Job item:
Your answer must be an exact copy of every record.

[Stored data entries]
= Beginning of Section =

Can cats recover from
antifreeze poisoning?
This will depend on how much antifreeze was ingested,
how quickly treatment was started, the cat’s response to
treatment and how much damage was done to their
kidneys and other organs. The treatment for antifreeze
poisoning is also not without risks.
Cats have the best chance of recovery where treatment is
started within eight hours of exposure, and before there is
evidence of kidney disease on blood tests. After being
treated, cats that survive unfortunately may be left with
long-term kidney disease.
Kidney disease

= End of Section =

Answer section:
Can cats recover from
antifreeze poisoning?
This will depend on how much antifreeze was ingested,
how quickly treatment was started, the cat’s response to
treatment and how much damage was done to their
kidneys and other organs. The treatment for antifreeze
poisoning is also not without risks.
Cats have the best chance of recovery where treatment is
started within eight hours of exposure, and before there is
evidence of kidney disease on blood tests. After being
treated, cats that survive unfortunately may be left with
long-term kidney disease.
Kidney disease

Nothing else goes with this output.